# What this task involves:
Copy each line of the records below, from the first through the one that contains "utilisés pour l’exécution des", exactly as written.

# Extracted entries:
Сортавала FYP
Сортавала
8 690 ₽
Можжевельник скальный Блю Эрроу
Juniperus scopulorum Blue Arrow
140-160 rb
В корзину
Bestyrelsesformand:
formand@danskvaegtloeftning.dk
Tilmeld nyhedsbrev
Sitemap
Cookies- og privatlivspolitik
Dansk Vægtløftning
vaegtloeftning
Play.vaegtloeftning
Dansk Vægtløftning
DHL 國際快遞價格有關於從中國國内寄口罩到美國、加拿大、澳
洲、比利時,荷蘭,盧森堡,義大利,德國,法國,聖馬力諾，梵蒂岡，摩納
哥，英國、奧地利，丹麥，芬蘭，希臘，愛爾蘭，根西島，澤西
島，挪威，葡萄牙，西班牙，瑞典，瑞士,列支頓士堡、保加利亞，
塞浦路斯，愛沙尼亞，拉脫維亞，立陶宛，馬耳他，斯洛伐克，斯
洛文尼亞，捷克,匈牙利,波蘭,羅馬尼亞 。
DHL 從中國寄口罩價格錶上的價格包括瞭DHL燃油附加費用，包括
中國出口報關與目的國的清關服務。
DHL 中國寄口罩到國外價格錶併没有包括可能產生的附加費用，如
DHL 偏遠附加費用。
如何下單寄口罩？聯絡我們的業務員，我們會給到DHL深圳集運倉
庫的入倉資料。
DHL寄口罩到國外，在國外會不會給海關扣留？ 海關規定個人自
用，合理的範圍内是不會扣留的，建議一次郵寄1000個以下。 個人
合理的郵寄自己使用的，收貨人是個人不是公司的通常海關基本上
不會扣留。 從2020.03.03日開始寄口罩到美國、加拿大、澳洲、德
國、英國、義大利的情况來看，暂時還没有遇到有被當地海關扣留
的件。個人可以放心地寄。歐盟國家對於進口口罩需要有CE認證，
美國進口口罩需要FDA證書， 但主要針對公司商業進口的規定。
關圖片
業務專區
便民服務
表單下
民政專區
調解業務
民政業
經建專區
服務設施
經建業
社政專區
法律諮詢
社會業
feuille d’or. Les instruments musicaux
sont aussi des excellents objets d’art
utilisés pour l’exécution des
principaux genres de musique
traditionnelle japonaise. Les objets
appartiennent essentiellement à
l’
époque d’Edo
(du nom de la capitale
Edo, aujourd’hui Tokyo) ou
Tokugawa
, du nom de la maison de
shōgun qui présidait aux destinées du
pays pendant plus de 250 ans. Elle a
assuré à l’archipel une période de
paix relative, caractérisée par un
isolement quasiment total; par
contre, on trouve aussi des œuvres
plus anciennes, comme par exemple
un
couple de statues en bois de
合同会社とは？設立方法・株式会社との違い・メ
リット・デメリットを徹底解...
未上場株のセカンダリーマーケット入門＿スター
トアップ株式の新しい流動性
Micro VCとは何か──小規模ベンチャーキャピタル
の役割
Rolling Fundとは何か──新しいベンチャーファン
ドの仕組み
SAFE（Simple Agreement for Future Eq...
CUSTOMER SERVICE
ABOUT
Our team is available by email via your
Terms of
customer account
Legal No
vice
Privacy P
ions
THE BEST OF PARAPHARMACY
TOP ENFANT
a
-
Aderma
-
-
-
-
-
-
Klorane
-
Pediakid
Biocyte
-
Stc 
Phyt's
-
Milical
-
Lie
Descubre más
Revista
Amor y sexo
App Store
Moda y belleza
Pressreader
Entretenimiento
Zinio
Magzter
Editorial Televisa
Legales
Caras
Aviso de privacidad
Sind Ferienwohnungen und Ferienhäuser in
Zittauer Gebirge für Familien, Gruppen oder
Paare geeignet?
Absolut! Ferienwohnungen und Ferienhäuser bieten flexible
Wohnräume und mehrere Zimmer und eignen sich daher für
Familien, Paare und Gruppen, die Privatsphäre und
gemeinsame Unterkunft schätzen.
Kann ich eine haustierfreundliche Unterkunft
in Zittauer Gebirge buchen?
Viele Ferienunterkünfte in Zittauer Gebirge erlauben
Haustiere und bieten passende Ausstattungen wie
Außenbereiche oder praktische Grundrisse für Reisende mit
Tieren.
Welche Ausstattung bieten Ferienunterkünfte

# Solution for this exercise:
Сортавала FYP
Сортавала
8 690 ₽
Можжевельник скальный Блю Эрроу
Juniperus scopulorum Blue Arrow
140-160 rb
В корзину
Bestyrelsesformand:
formand@danskvaegtloeftning.dk
Tilmeld nyhedsbrev
Sitemap
Cookies- og privatlivspolitik
Dansk Vægtløftning
vaegtloeftning
Play.vaegtloeftning
Dansk Vægtløftning
DHL 國際快遞價格有關於從中國國内寄口罩到美國、加拿大、澳
洲、比利時,荷蘭,盧森堡,義大利,德國,法國,聖馬力諾，梵蒂岡，摩納
哥，英國、奧地利，丹麥，芬蘭，希臘，愛爾蘭，根西島，澤西
島，挪威，葡萄牙，西班牙，瑞典，瑞士,列支頓士堡、保加利亞，
塞浦路斯，愛沙尼亞，拉脫維亞，立陶宛，馬耳他，斯洛伐克，斯
洛文尼亞，捷克,匈牙利,波蘭,羅馬尼亞 。
DHL 從中國寄口罩價格錶上的價格包括瞭DHL燃油附加費用，包括
中國出口報關與目的國的清關服務。
DHL 中國寄口罩到國外價格錶併没有包括可能產生的附加費用，如
DHL 偏遠附加費用。
如何下單寄口罩？聯絡我們的業務員，我們會給到DHL深圳集運倉
庫的入倉資料。
DHL寄口罩到國外，在國外會不會給海關扣留？ 海關規定個人自
用，合理的範圍内是不會扣留的，建議一次郵寄1000個以下。 個人
合理的郵寄自己使用的，收貨人是個人不是公司的通常海關基本上
不會扣留。 從2020.03.03日開始寄口罩到美國、加拿大、澳洲、德
國、英國、義大利的情况來看，暂時還没有遇到有被當地海關扣留
的件。個人可以放心地寄。歐盟國家對於進口口罩需要有CE認證，
美國進口口罩需要FDA證書， 但主要針對公司商業進口的規定。
關圖片
業務專區
便民服務
表單下
民政專區
調解業務
民政業
經建專區
服務設施
經建業
社政專區
法律諮詢
社會業
feuille d’or. Les instruments musicaux
sont aussi des excellents objets d’art
utilisés pour l’exécution des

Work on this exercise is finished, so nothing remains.